I could try to take the heat off by referring back to the original Hebrew for “hate,” but as it turns out, it’s שָׂנֵא, sane (pronounced saw-nay): “to hate.” I could note that God is clearly talking about the nation of Edom in Malachi’s day (vv.4-5), not its long-dead predecessor, the individual Esau. I might say that to hate a political entity is different than hating an actual person, but is that to obfuscate the point that political entities are made up of people? Well, no, it’s not, because I just brought that point out into the open. There’s no point in playing games: here in this world that God has created, there are entities that are objects of his hatred. There exist things that God hates.

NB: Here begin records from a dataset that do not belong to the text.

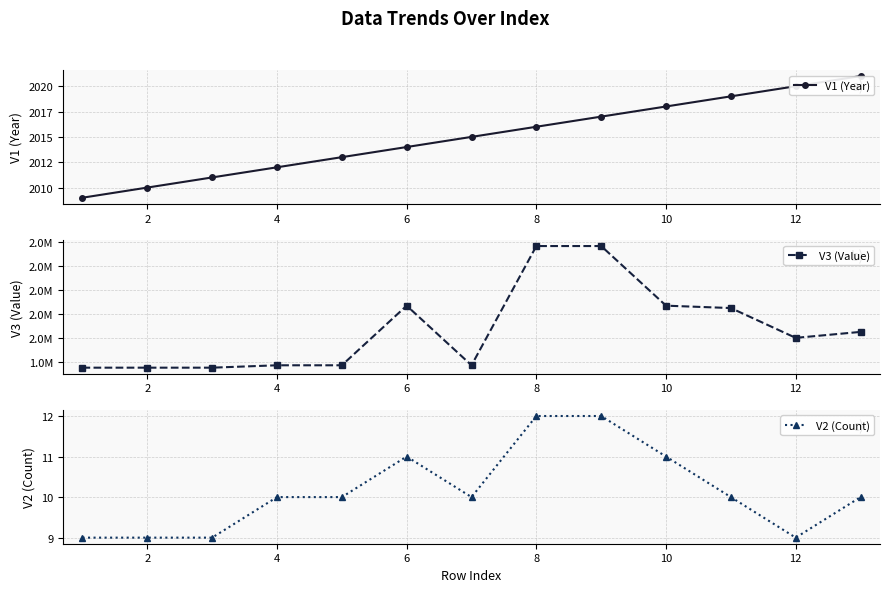

How many lines are shown in the chart?

3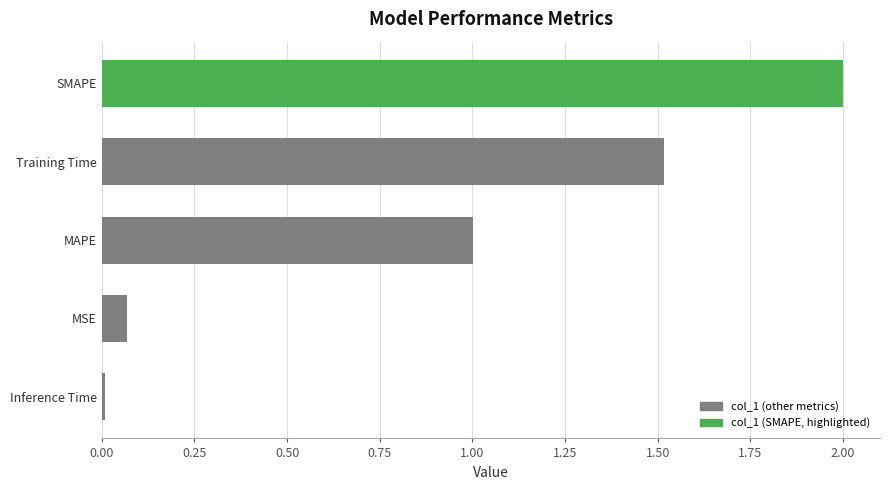

How many bars are there in total?

5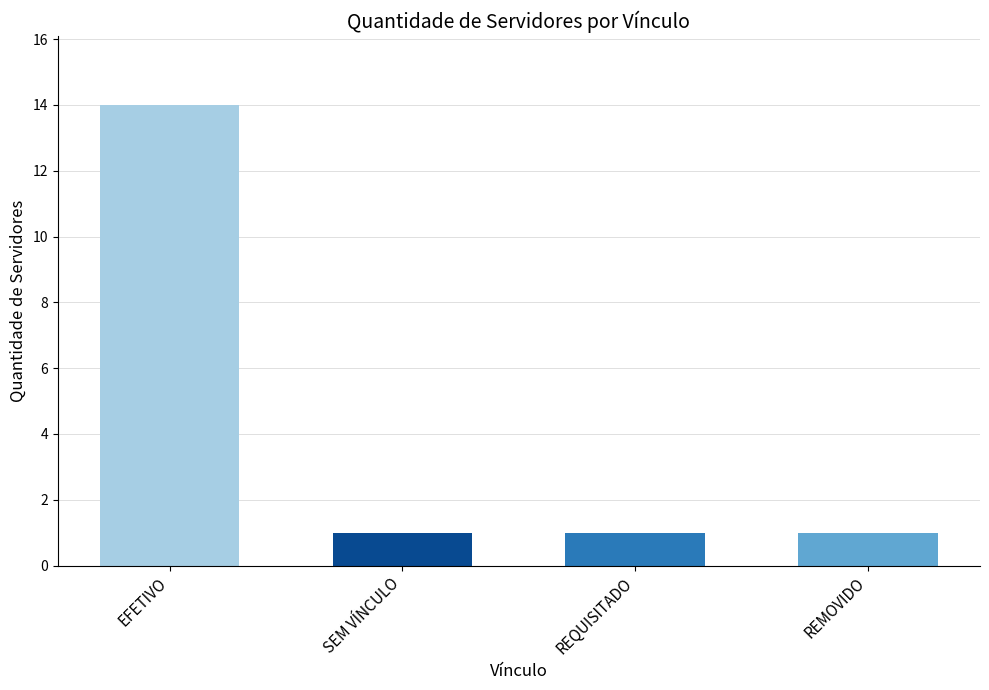

What is the label of the 4th bar from the right?

EFETIVO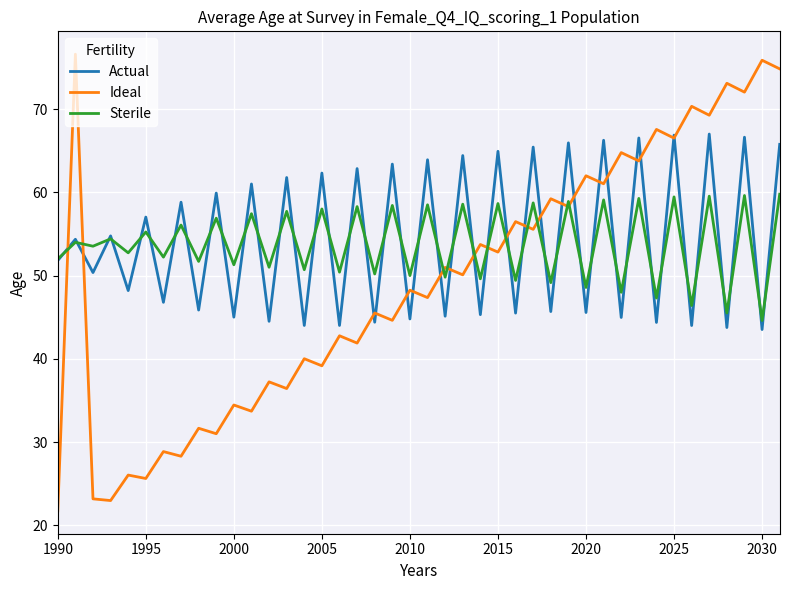

What is the maximum value shown in the chart?

76.6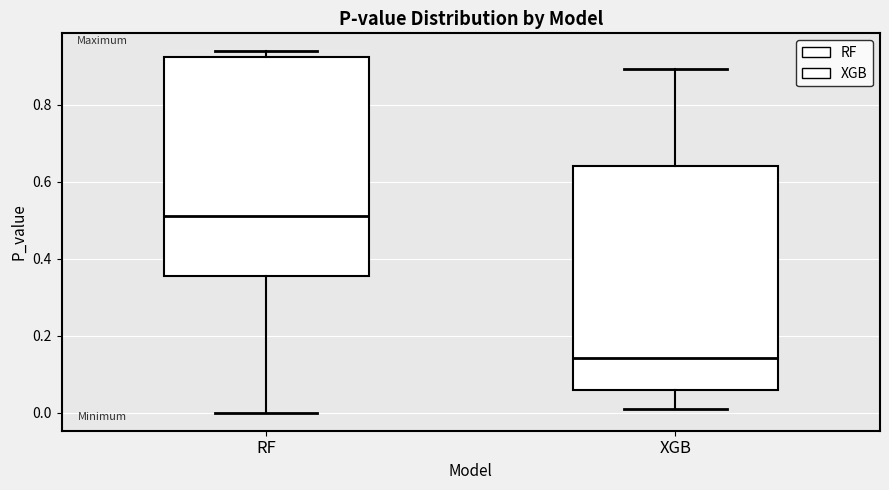

Which box's median line is the highest?

RF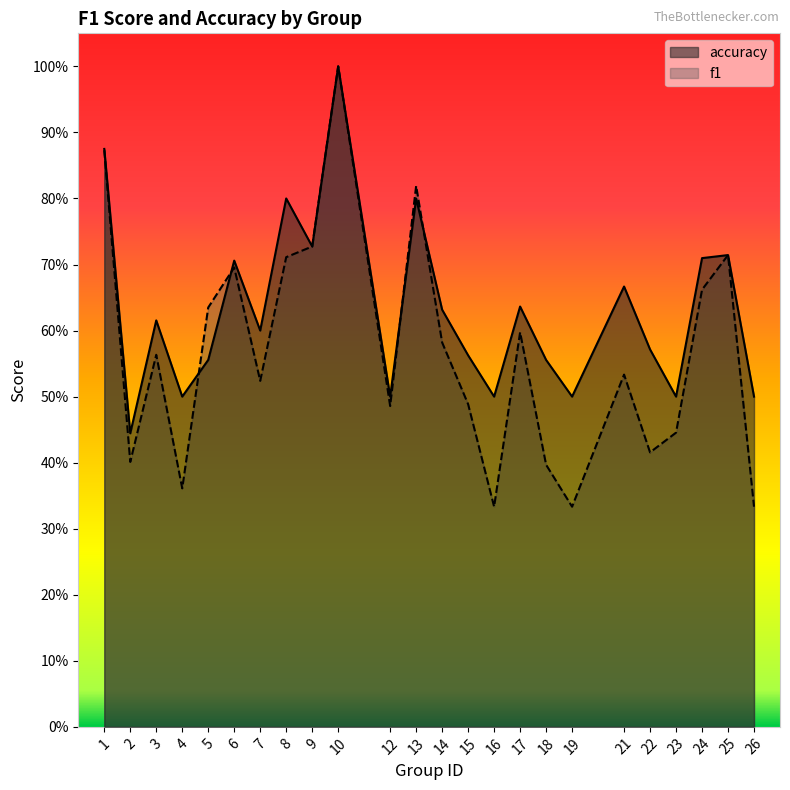

How many lines are shown in the chart?

2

But the word games can cut both ways: I could argue that therefore God is not love, that God cannot be love if he hates anything. It was John that wrote, “God is love” (1 John 4:8), and he wrote it in Greek. The word for “love” there? Agape. Now, having read Malachi before, I’m inclined to believe Malachi would agree with that statement. “Yes!” he’d say. “God is love! But not the sort of love that precludes this thing I’m talking about, where God reduces Edom’s cities to ruins, leading people to call them ‘the wicked territory, and the people toward whom the Lord is indignant forever!'” (Malachi 1:4).
I don’t know why God would create things that he would then hate, and I may never know. But let’s take a look back at that definition of the Hebrew word sane. It means “to hate,” but when you use it like it’s a noun, it can be translated “enemy.” Edom has made themselves God’s enemies, turning their homeland into “the wicked territory” (4). By doing evil, they set themselves in opposition to God.
And what does God do to his enemies? He loves them. He sends his Son to endure the penalty for their evil by dying on the cross. He takes the hit himself, bears the judgment that his enemies merit. And if Jesus Christ’s death on the cross can even save Israelites who lived ages before, even saving non-Israelites like Rahab, there’s no reason it couldn’t save any Edomites who repented and trusted God for salvation from their sins.
Love and hate are not opposites. God is love, and God loves whom he hates.